The Supreme Court continued its flight into First Amendment madness yesterday when it held that retailers had a First Amendment right to sell or rent violent video games to minors. Justice Scalia's majority opinion maintained that categories of unprotected speech such as this could only be justified if they are "historically unprotected" or meet a compelling state interest test. In this respect the Court continues its unprecedented foray in United States v. Stevens where the Court invented the same approach in the process of invalidating a statute proscribing depictions of animal cruelty. Prior to that, it is clear that the Court's categories of unprotected speech were created by balancing the interests in free speech against order, reputation, intellectual property and the like. Last year in Stevens, the Court announced without a scintilla of historical support that this process was "dangerous."

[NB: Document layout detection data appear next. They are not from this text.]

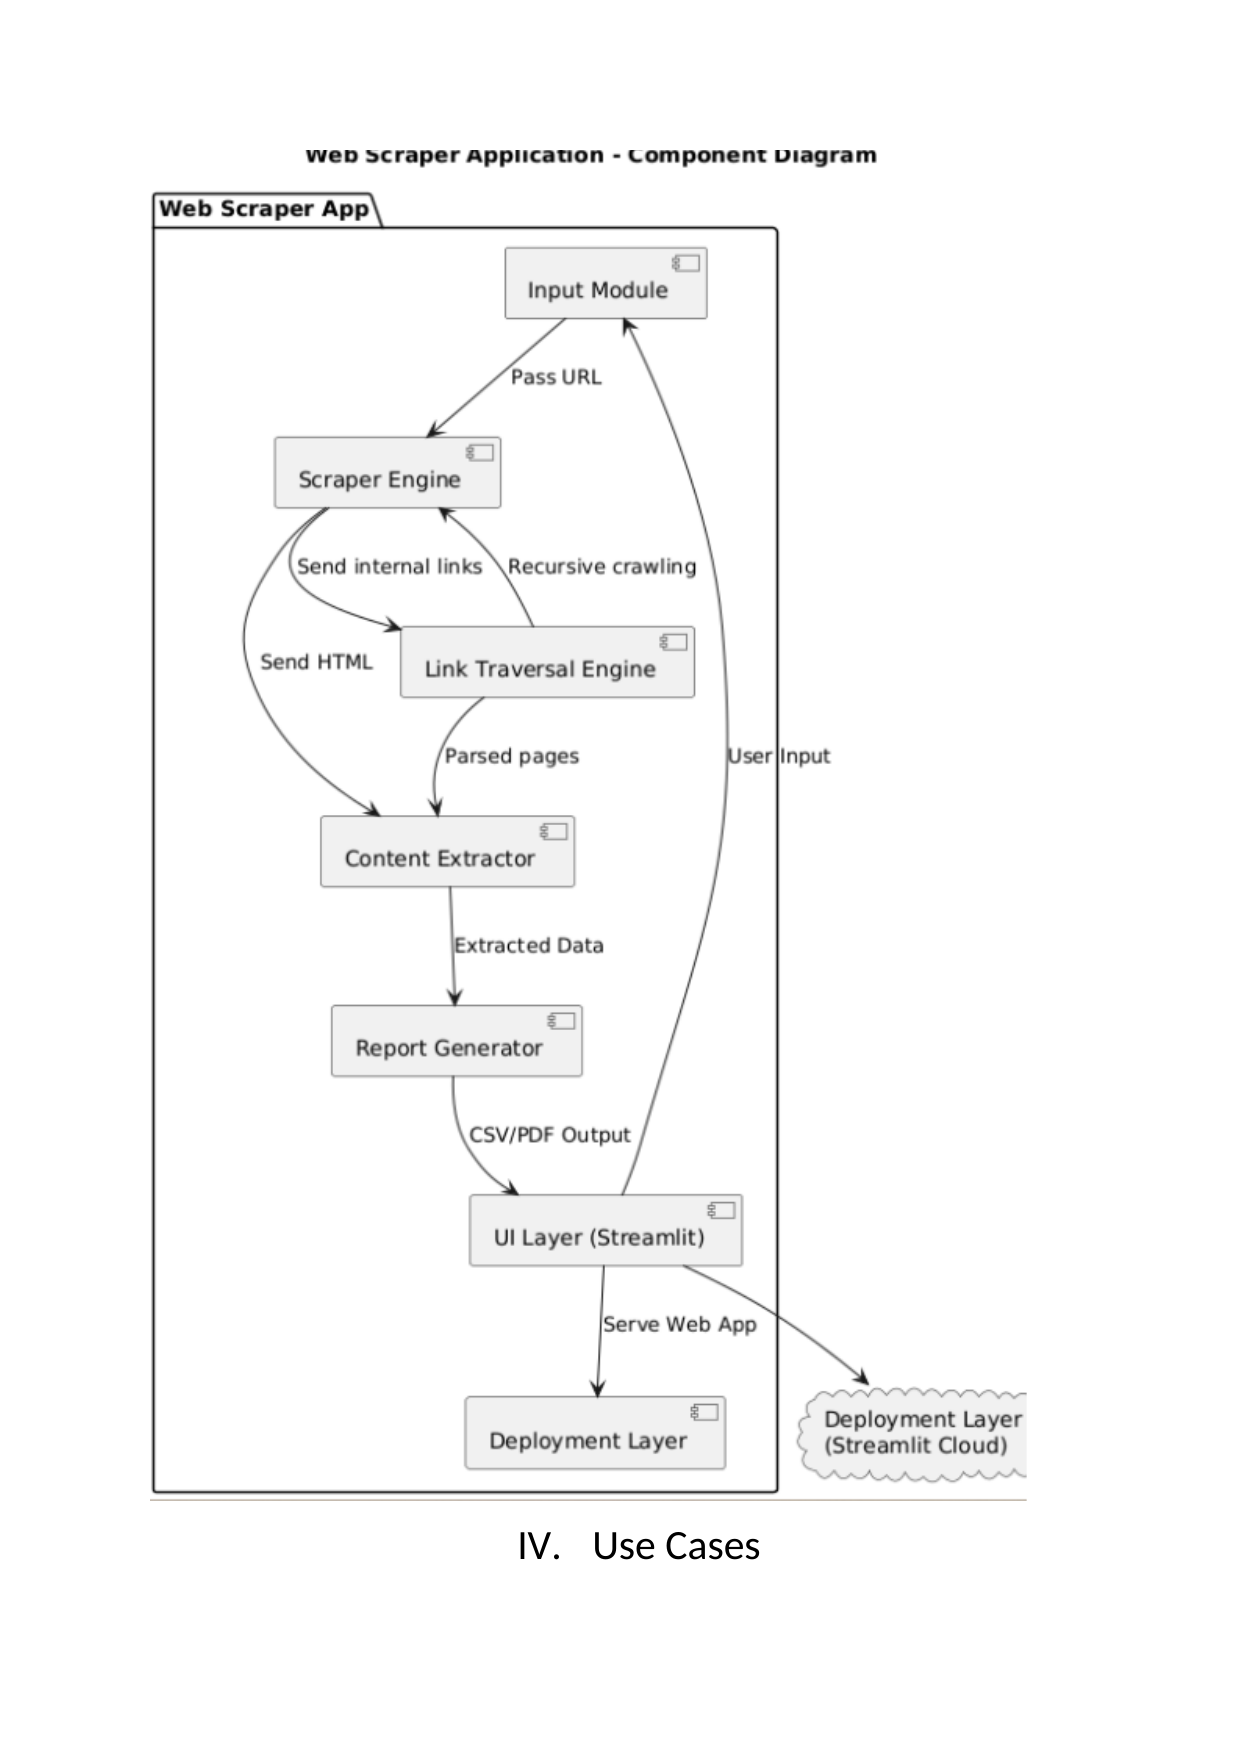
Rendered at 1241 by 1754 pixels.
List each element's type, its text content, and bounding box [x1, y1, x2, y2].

picture [150, 150, 1027, 1501]
list Use Cases [187, 1519, 1090, 1570]
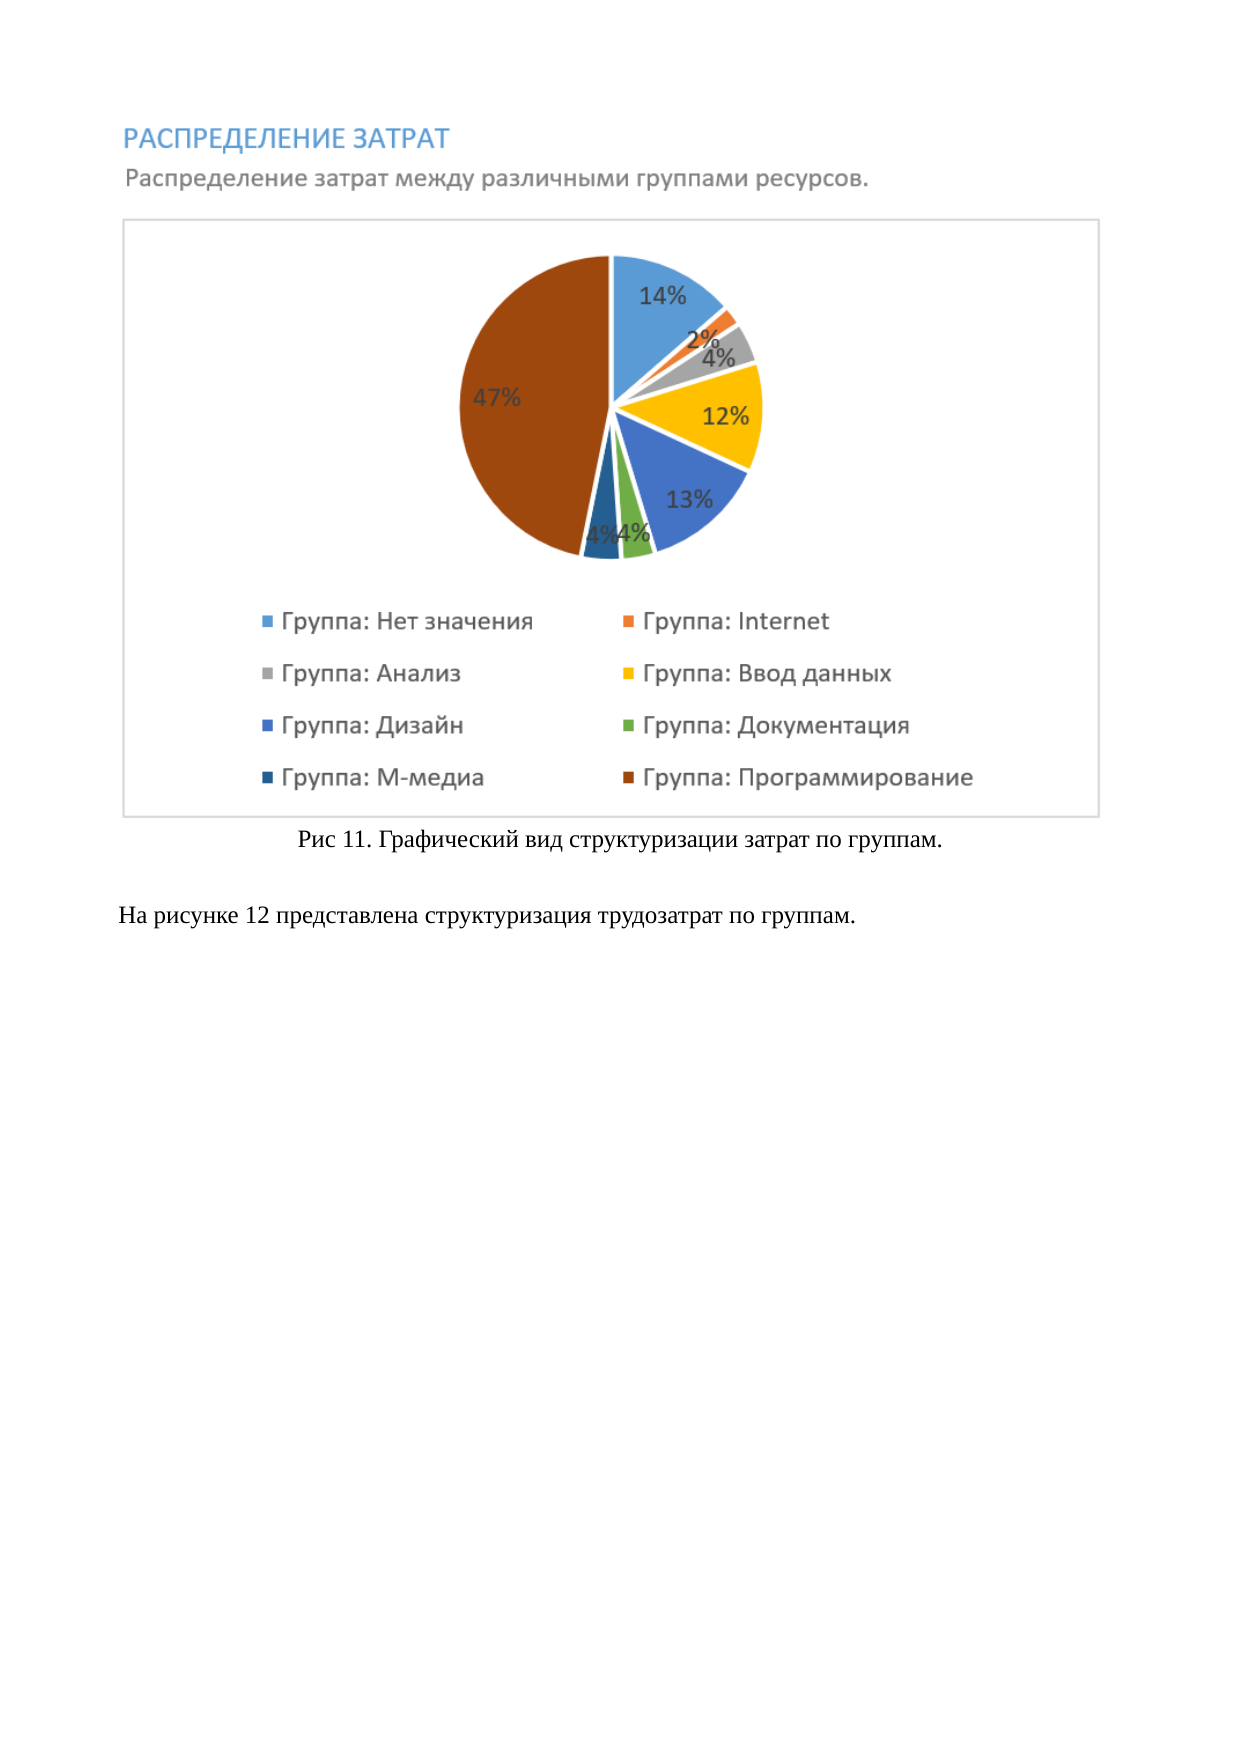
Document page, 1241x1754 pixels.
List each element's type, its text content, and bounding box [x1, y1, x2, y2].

picture [119, 118, 1122, 825]
text На рисунке 12 представлена структуризация трудозатрат по группам. [118, 901, 1122, 929]
table_header Рис 11. Графический вид структуризации затрат по группам. [118, 118, 1122, 853]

This approach matches the interpretive approach of none of the justices who signed the opinion. Kennedy, Ginsburg, Sotomayor, and Kagan do not confine themselves to historical approaches in other areas of the Constitution or even in other pockets of free speech interpretation. Even Scalia has purported to be bound by the original understanding of the Constitution, but the historic test he employs calls for a long historic tradition that may or may not stretch back to the framers. Moreover, it is doubtful that any of the unprotected categories as now defined match the understanding of the framers. Scalia suggests for reasons he does not disclose that it is permissible to make changes within unprotected categories without a historical basis, but not to create new categories of unprotected speech (despite our history of doing so).

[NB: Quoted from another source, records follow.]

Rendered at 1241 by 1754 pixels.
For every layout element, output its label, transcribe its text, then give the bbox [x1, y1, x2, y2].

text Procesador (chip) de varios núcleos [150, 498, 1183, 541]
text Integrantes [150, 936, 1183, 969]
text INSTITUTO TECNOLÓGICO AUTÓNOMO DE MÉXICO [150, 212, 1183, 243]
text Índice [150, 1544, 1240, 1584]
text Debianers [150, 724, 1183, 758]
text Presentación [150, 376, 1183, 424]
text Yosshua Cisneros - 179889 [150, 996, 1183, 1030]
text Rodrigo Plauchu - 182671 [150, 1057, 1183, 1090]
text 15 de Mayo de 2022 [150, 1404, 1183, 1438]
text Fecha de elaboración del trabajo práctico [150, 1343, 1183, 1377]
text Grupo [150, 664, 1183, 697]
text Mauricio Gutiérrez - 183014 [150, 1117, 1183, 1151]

Without a justification in hand for the historical test, the Justices turn to the impossibly high standards of the compelling state interest test. This is an appropriate test for those with a First Amendment fetish and those who are blind First Amendment cheerleaders, so blind that they cannot distinguish between violent video games for children and literary, artistic, scientific, or political speech. In applying the test, the Justices think there is not a sufficient showing of harm despite the conclusions of the American Academy of Pediatrics, the American Academy of Child & Adolescent Psychology, the American Psychological Association, the American Psychiatric Association, and the American Medical Association.
Justice Clark once said that there is no war between the Constitution and common sense. Well the Supreme Court has declared such a war and there is no end in sight.
Frank
Thanks for commenting. I agree that the agreement of liberals and those identified as conservatives nurtures an image of balance, objectivity, and nonpartisanship. In the case of free speech, the media is also prepared to applaud virtually any vindication of free speech rights (campaign finance atttracts less media uniformity in my view because the media does not think money is speech). Thanks also for the tip on the novel.

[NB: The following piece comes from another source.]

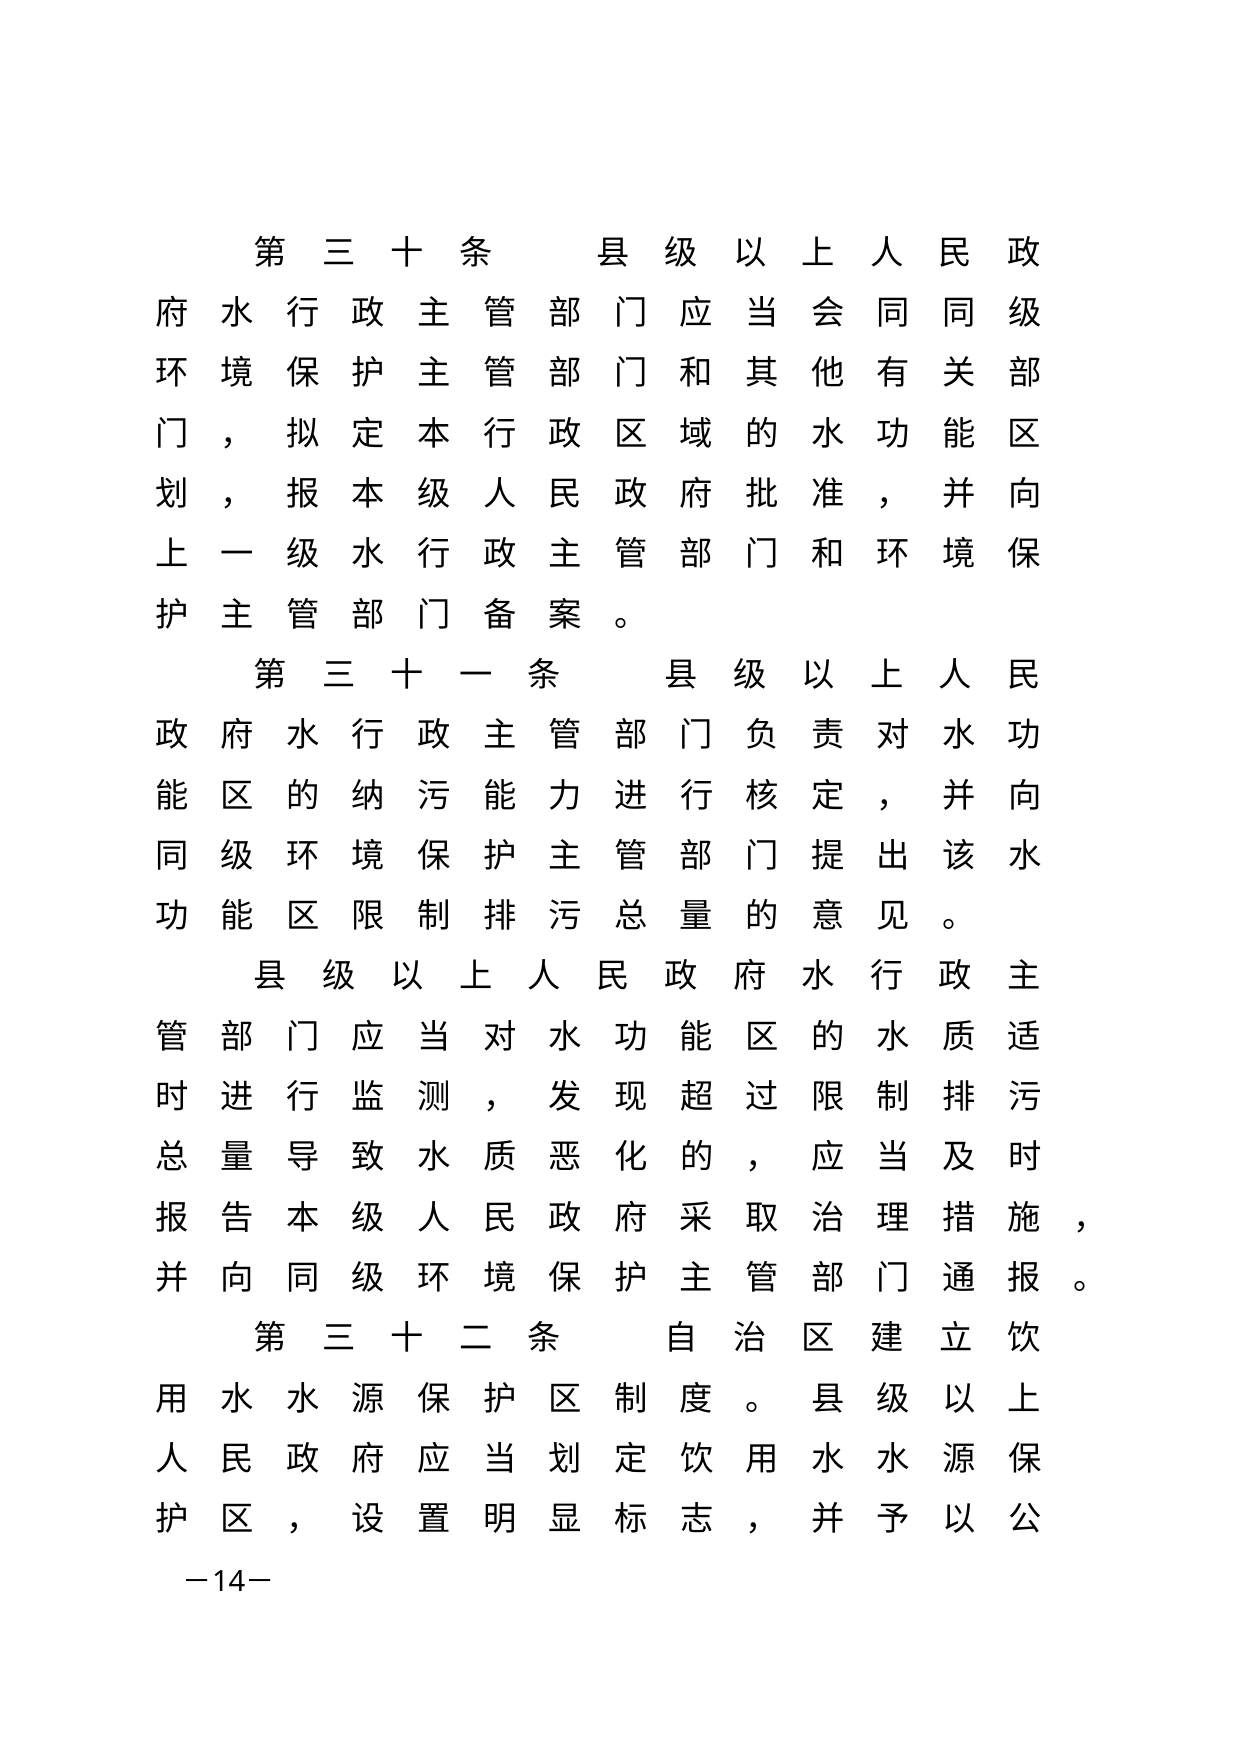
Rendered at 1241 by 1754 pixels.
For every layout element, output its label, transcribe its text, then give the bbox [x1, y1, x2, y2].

Posted by: Steve Shiffrin | 07/02/2011 at 11:41 PM
Absolutely right. There is a certain political genius to First Amendment fundamentalism: by alternately offending social conservatives and economic progressives, the court assiduously cultivates its reputation for balance, objectivity, and nonpartisanship. Of course, such a maneuver is typical of the most curdled and cynical politics. It's the same spirit that motivates the mainstream media to applaud virtually any "bipartisan" initiative, however destructive (war) or cruel (benefit cuts for the poorest). One of the more ingenious turns of Gary Shteyngart's Supersad True Love Story (a novel that imagines exactly what happens to childhood under the assault of a constant barrage of salacious images) was to portray a totalitarian America under the tutelage of one, united, "Bipartisan Party."